-- start of DOCUMENT TEXT --

Data Ingest Pipeline

To get input data into SVOE, Featurizer provides two main methods: Data Ingest Pipeline and Real Time Data Recording. This section will describe the former.

Featurizer provides a scalable, configurable and extensible data ingest pipeline which takes (offline) raw user data and puts it in Featurizer storage. It takes care of such things as indexing, compaction, per-data type resource allocation for pipeline workers and many other data engineering related problems. It integrates with DataSourceDefinition class so users can easily add their own processing logic in a modular way without spinning up and maintaining data engineering infrastructure.

Usage

CLI: svoe featurizer run-data-ingest <path_to_config>
API: FeaturizerDataIngestPipelineRunner.run(path_to_config)

Config

TODO describe options

provider_name: cryptotick
batch_size: 12
max_executing_tasks: 10
data_source_files:
  - data_source_definition: featurizer.data_definitions.common.l2_book_incremental.cryptotick.cryptotick_l2_book_incremental.CryptotickL2BookIncrementalData
    files_and_sizes:
      - ['limitbook_full/20230201/BINANCE_SPOT_BTC_USDT.csv.gz', 252000]
      - ['limitbook_full/20230202/BINANCE_SPOT_BTC_USDT.csv.gz', 252000]
      - ['limitbook_full/20230203/BINANCE_SPOT_BTC_USDT.csv.gz', 252000]
      - ['limitbook_full/20230204/BINANCE_SPOT_BTC_USDT.csv.gz', 252000]

-- end of DOCUMENT TEXT --
-- start of ENTRIES SHOWN --

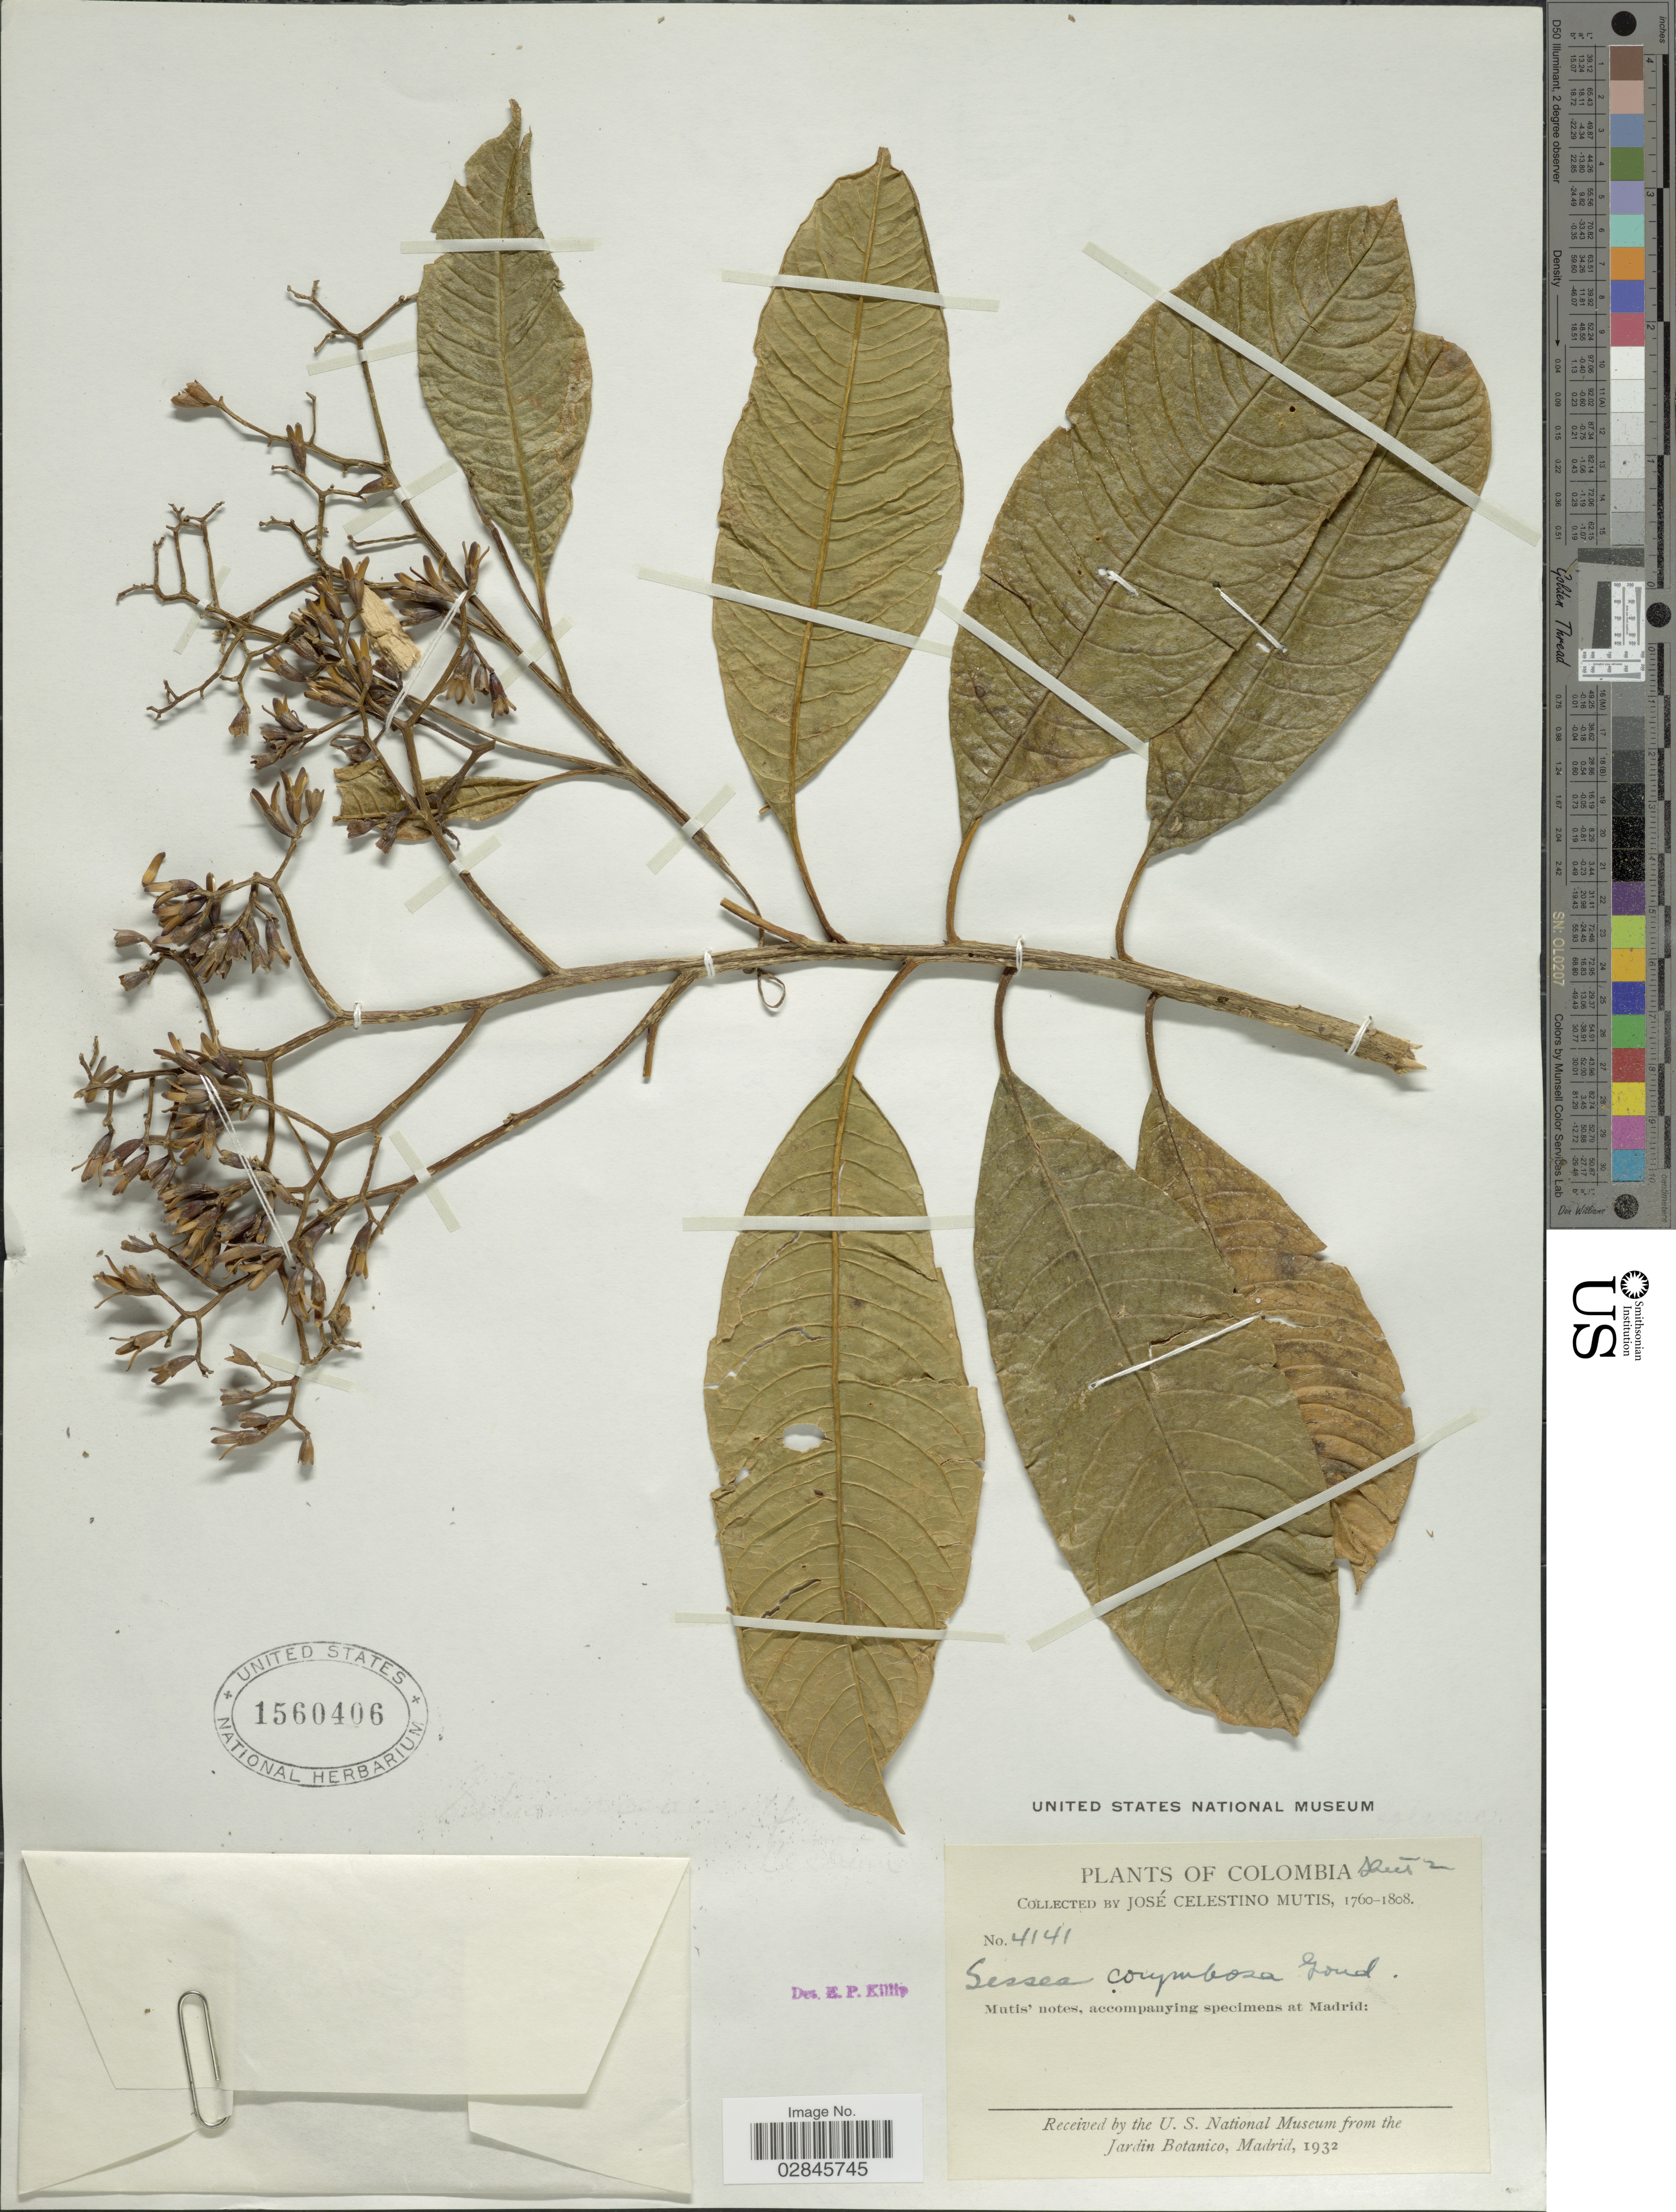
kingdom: Plantae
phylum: Tracheophyta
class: Magnoliopsida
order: Solanales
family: Solanaceae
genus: Sessea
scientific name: Sessea corymbiflora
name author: Goudot ex R. Taylor & R. Phillips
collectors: J. C. B. Mutis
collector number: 4141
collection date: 1760/1808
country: Colombia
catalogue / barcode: US 1560406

-- end of ENTRIES SHOWN --

PROMPT:
List every top-level setting name in the sample config on the data ingest pipeline page.

RESPONSE TO THE TASK:
provider_name, batch_size, max_executing_tasks, data_source_files